Work order:
Take the entries below and retype them word for word, excluding the images.

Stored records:
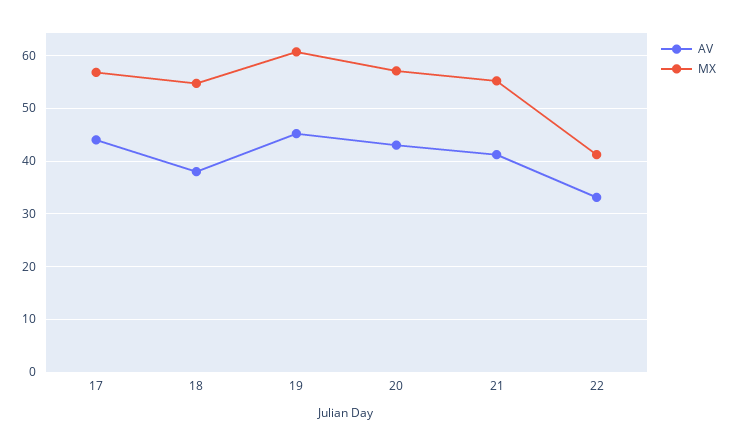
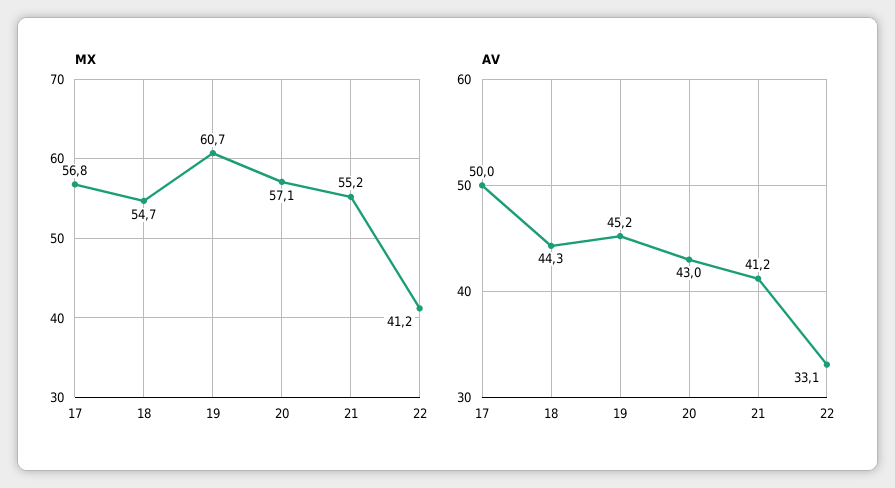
  {
    "AV": {
-     "17": 44,
+     "17": 50,
-     "18": 38,
+     "18": 44.3,
      "19": 45.2,
      "20": 43,
      "21": 41.2,
      "22": 33.1
    },
    "MX": {
      "17": 56.8,
      "18": 54.7,
      "19": 60.7,
      "20": 57.1,
      "21": 55.2,
      "22": 41.2
    }
  }

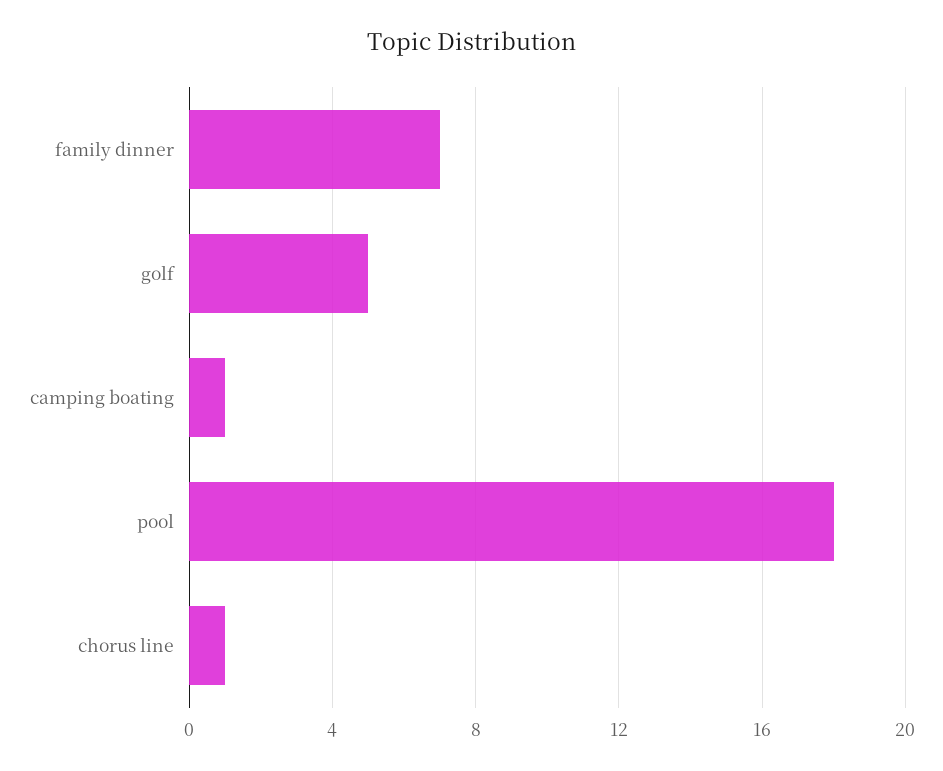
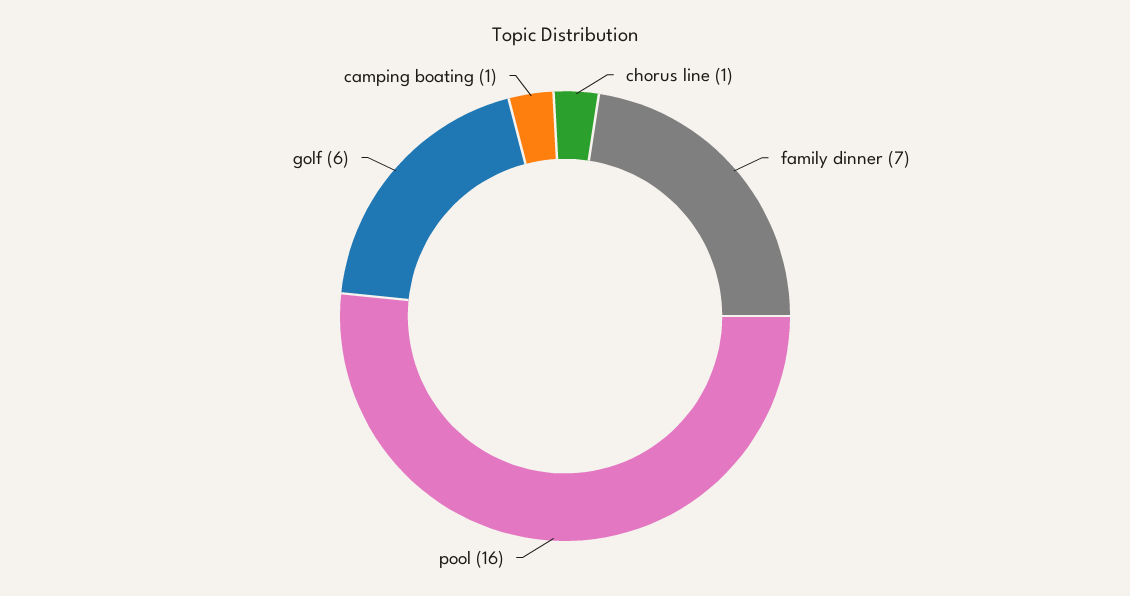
  {
    "family dinner": 7,
-   "golf": 5,
+   "golf": 6,
    "camping boating": 1,
-   "pool": 18,
+   "pool": 16,
    "chorus line": 1
  }

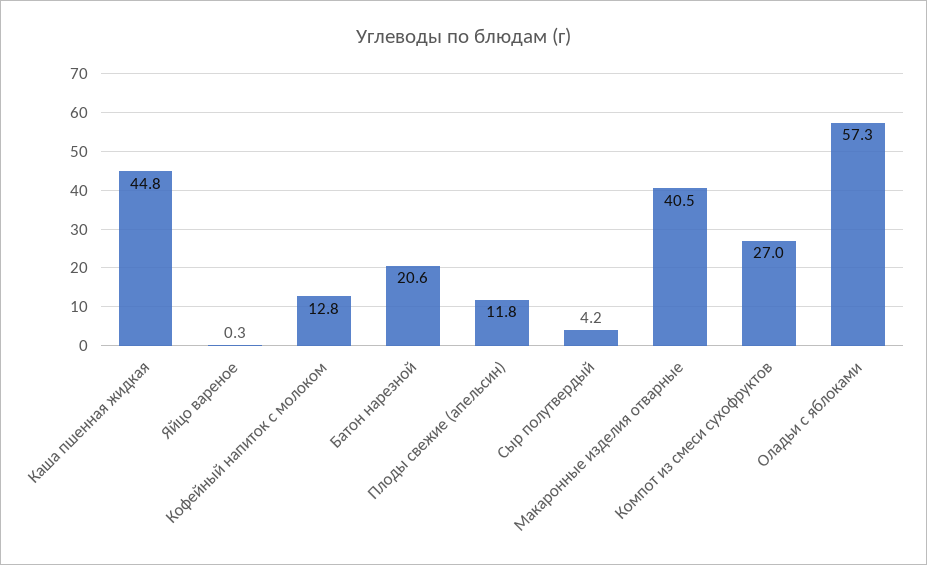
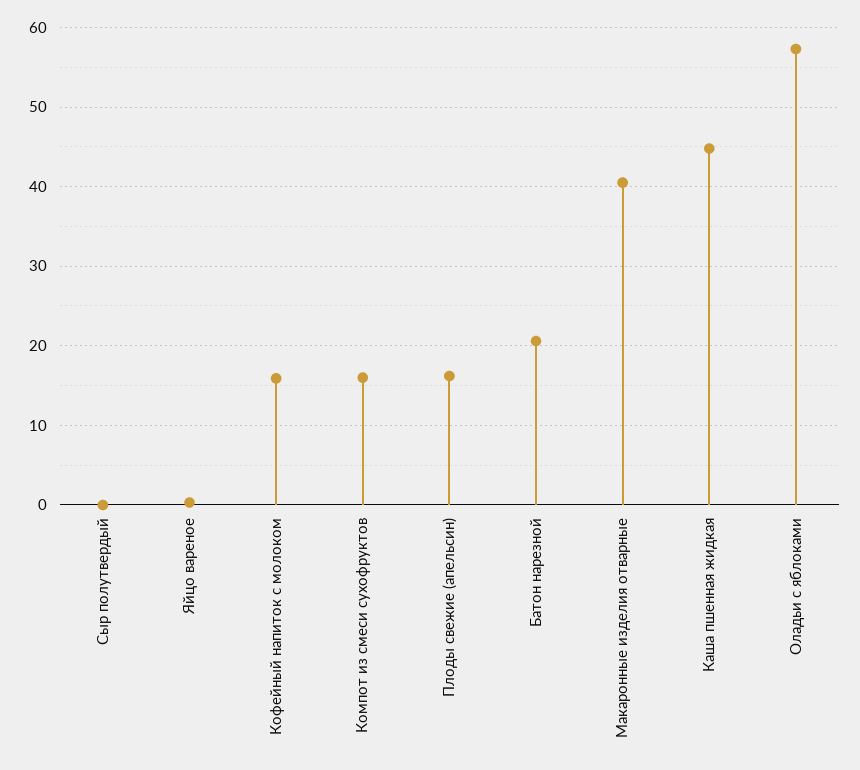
  {
    "Каша пшенная жидкая": 44.8,
    "Яйцо вареное": 0.3,
-   "Кофейный напиток с молоком": 12.8,
+   "Кофейный напиток с молоком": 16,
    "Батон нарезной": 20.6,
-   "Плоды свежие (апельсин)": 11.8,
+   "Плоды свежие (апельсин)": 16,
-   "Сыр полутвердый": 4.2,
+   "Сыр полутвердый": 0,
    "Макаронные изделия отварные": 40.5,
-   "Компот из смеси сухофруктов": 27,
+   "Компот из смеси сухофруктов": 16,
    "Оладьи с яблоками": 57.3
  }

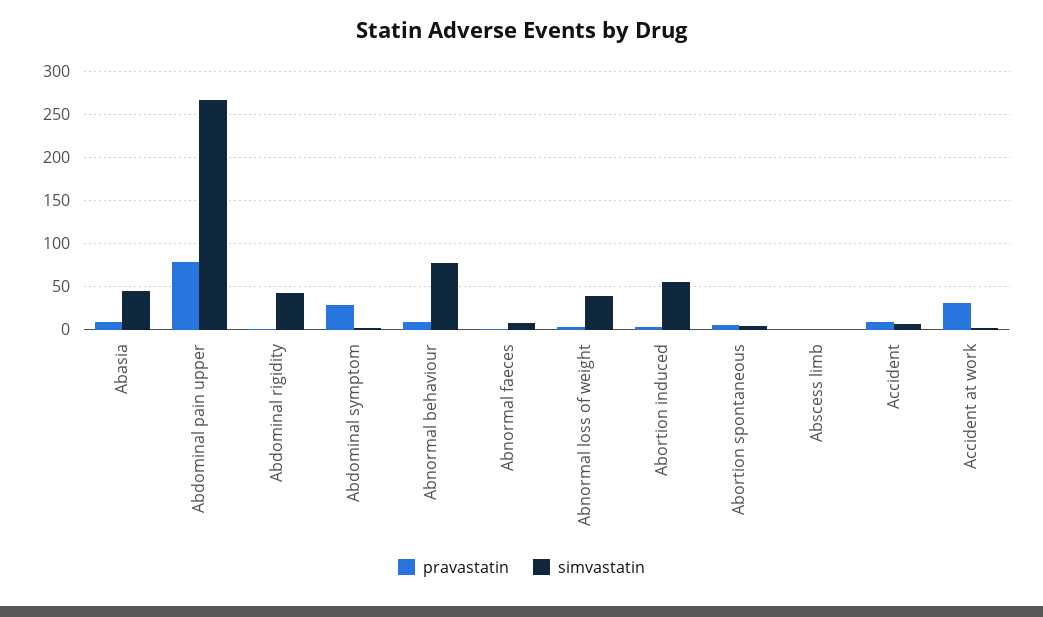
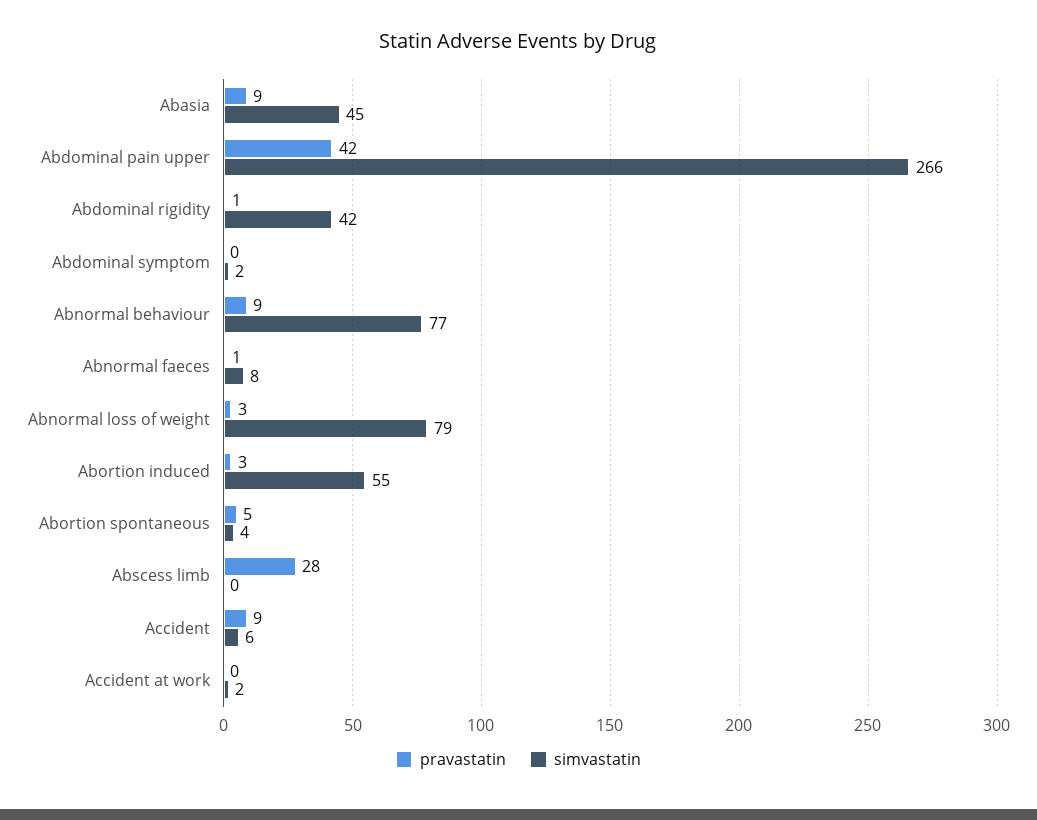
  {
    "pravastatin": {
      "Abasia": 9,
-     "Abdominal pain upper": 80,
+     "Abdominal pain upper": 42,
      "Abdominal rigidity": 1,
-     "Abdominal symptom": 30,
+     "Abdominal symptom": 0,
      "Abnormal behaviour": 9,
      "Abnormal faeces": 1,
      "Abnormal loss of weight": 3,
      "Abortion induced": 3,
      "Abortion spontaneous": 5,
-     "Abscess limb": 0,
+     "Abscess limb": 28,
      "Accident": 9,
-     "Accident at work": 30
+     "Accident at work": 0
    },
    "simvastatin": {
      "Abasia": 45,
      "Abdominal pain upper": 266,
      "Abdominal rigidity": 42,
      "Abdominal symptom": 2,
      "Abnormal behaviour": 77,
      "Abnormal faeces": 8,
-     "Abnormal loss of weight": 40,
+     "Abnormal loss of weight": 79,
      "Abortion induced": 55,
      "Abortion spontaneous": 4,
      "Abscess limb": 0,
      "Accident": 6,
      "Accident at work": 2
    }
  }

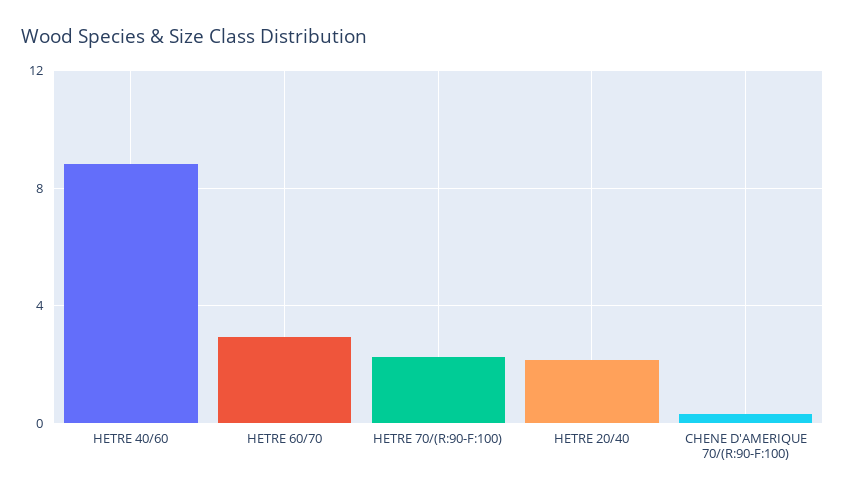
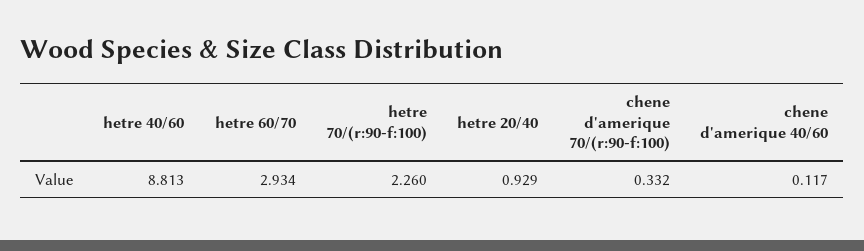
  {
    "HETRE 40/60": 8.813,
    "HETRE 60/70": 2.934,
    "HETRE 70/(R:90-F:100)": 2.26,
-   "HETRE 20/40": 2,
+   "HETRE 20/40": 0.929,
-   "CHENE D'AMERIQUE 70/(R:90-F:100)": 0.332
+   "CHENE D'AMERIQUE 70/(R:90-F:100)": 0.332,
+   "chene d'amerique 40/60": 0.117
  }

Expected answer:
  {
    "AV": {
-     "17": 44,
+     "17": 50,
-     "18": 38,
+     "18": 44.3,
      "19": 45.2,
      "20": 43,
      "21": 41.2,
      "22": 33.1
    },
    "MX": {
      "17": 56.8,
      "18": 54.7,
      "19": 60.7,
      "20": 57.1,
      "21": 55.2,
      "22": 41.2
    }
  }

  {
    "family dinner": 7,
-   "golf": 5,
+   "golf": 6,
    "camping boating": 1,
-   "pool": 18,
+   "pool": 16,
    "chorus line": 1
  }

  {
    "Каша пшенная жидкая": 44.8,
    "Яйцо вареное": 0.3,
-   "Кофейный напиток с молоком": 12.8,
+   "Кофейный напиток с молоком": 16,
    "Батон нарезной": 20.6,
-   "Плоды свежие (апельсин)": 11.8,
+   "Плоды свежие (апельсин)": 16,
-   "Сыр полутвердый": 4.2,
+   "Сыр полутвердый": 0,
    "Макаронные изделия отварные": 40.5,
-   "Компот из смеси сухофруктов": 27,
+   "Компот из смеси сухофруктов": 16,
    "Оладьи с яблоками": 57.3
  }

  {
    "pravastatin": {
      "Abasia": 9,
-     "Abdominal pain upper": 80,
+     "Abdominal pain upper": 42,
      "Abdominal rigidity": 1,
-     "Abdominal symptom": 30,
+     "Abdominal symptom": 0,
      "Abnormal behaviour": 9,
      "Abnormal faeces": 1,
      "Abnormal loss of weight": 3,
      "Abortion induced": 3,
      "Abortion spontaneous": 5,
-     "Abscess limb": 0,
+     "Abscess limb": 28,
      "Accident": 9,
-     "Accident at work": 30
+     "Accident at work": 0
    },
    "simvastatin": {
      "Abasia": 45,
      "Abdominal pain upper": 266,
      "Abdominal rigidity": 42,
      "Abdominal symptom": 2,
      "Abnormal behaviour": 77,
      "Abnormal faeces": 8,
-     "Abnormal loss of weight": 40,
+     "Abnormal loss of weight": 79,
      "Abortion induced": 55,
      "Abortion spontaneous": 4,
      "Abscess limb": 0,
      "Accident": 6,
      "Accident at work": 2
    }
  }

  {
    "HETRE 40/60": 8.813,
    "HETRE 60/70": 2.934,
    "HETRE 70/(R:90-F:100)": 2.26,
-   "HETRE 20/40": 2,
+   "HETRE 20/40": 0.929,
-   "CHENE D'AMERIQUE 70/(R:90-F:100)": 0.332
+   "CHENE D'AMERIQUE 70/(R:90-F:100)": 0.332,
+   "chene d'amerique 40/60": 0.117
  }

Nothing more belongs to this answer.